Patients with bladder cancer being treated with the immunotherapy agent, Keytruda, should not hesitate to call their oncology team if something does not feel right, an expert said.
Patients with bladder cancer who are being treated with the immunotherapy agent, Keytruda (pembrolizumab) should always reach out to their oncology team if they are experiencing side effects, explained Dr. Andrea Apolo.
In a recent interview at the 2024 Genitourinary Cancers Symposium, Apolo, who is the head of the Bladder Cancer Section of the Genitourinary Malignancies Branch and Director of the Bladder Cancer and Genitourinary Tumors Multidisciplinary Clinic in the Center for Cancer Research of the National Cancer Institute, discussed findings from the phase 3 AMBASSADOR Alliance A031501 trial, which investigated Keytruda in patients with muscle-invasive, locally advanced bladder cancer.

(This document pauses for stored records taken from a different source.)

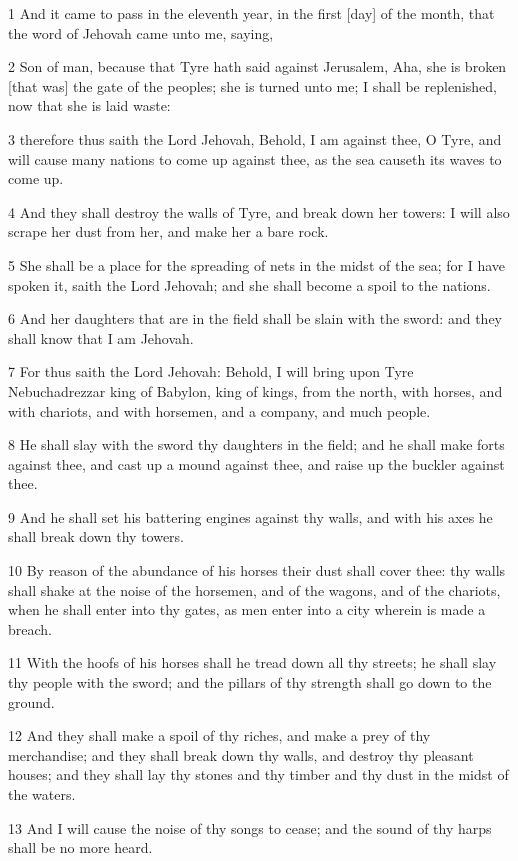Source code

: \par 1 And it came to pass in the eleventh year, in the first [day] of the month, that the word of Jehovah came unto me, saying,
\par 2 Son of man, because that Tyre hath said against Jerusalem, Aha, she is broken [that was] the gate of the peoples; she is turned unto me; I shall be replenished, now that she is laid waste:
\par 3 therefore thus saith the Lord Jehovah, Behold, I am against thee, O Tyre, and will cause many nations to come up against thee, as the sea causeth its waves to come up.
\par 4 And they shall destroy the walls of Tyre, and break down her towers: I will also scrape her dust from her, and make her a bare rock.
\par 5 She shall be a place for the spreading of nets in the midst of the sea; for I have spoken it, saith the Lord Jehovah; and she shall become a spoil to the nations.
\par 6 And her daughters that are in the field shall be slain with the sword: and they shall know that I am Jehovah.
\par 7 For thus saith the Lord Jehovah: Behold, I will bring upon Tyre Nebuchadrezzar king of Babylon, king of kings, from the north, with horses, and with chariots, and with horsemen, and a company, and much people.
\par 8 He shall slay with the sword thy daughters in the field; and he shall make forts against thee, and cast up a mound against thee, and raise up the buckler against thee.
\par 9 And he shall set his battering engines against thy walls, and with his axes he shall break down thy towers.
\par 10 By reason of the abundance of his horses their dust shall cover thee: thy walls shall shake at the noise of the horsemen, and of the wagons, and of the chariots, when he shall enter into thy gates, as men enter into a city wherein is made a breach.
\par 11 With the hoofs of his horses shall he tread down all thy streets; he shall slay thy people with the sword; and the pillars of thy strength shall go down to the ground.
\par 12 And they shall make a spoil of thy riches, and make a prey of thy merchandise; and they shall break down thy walls, and destroy thy pleasant houses; and they shall lay thy stones and thy timber and thy dust in the midst of the waters.
\par 13 And I will cause the noise of thy songs to cease; and the sound of thy harps shall be no more heard.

Findings showed that Keytruda outperformed observation when it came to disease-free survival. While the study determined that the immunotherapy agent was safe and tolerable, immunotherapy drugs such as Keytruda can come with side effects that patients should speak up about, according to Apolo.
Keytruda works by inhibiting a certain protein — also called a checkpoint — that helps cancer cells hide from the immune system. Once that checkpoint is blocked, the immune system can better find and destroy tumor cells.
In sparking an immune response, the drug can also cause immune-related side effects that can affect any part of the body, and are crucial to bring up to the care team.
Anytime something doesn't feel right, patients should call their oncologist just to be evaluated, be seen (and) have labs drawn, because the toxicity of (Keytruda) and other checkpoint inhibitors are very nonspecific. They affect the immune system, and the immune system is all over our body so it can affect any organ in the body.
So if something doesn't feel right, it's time to call the if you're on treatment with (Keytruda) it's time to call the medical oncologist or go in, get a full exam, be assessed and get some labs.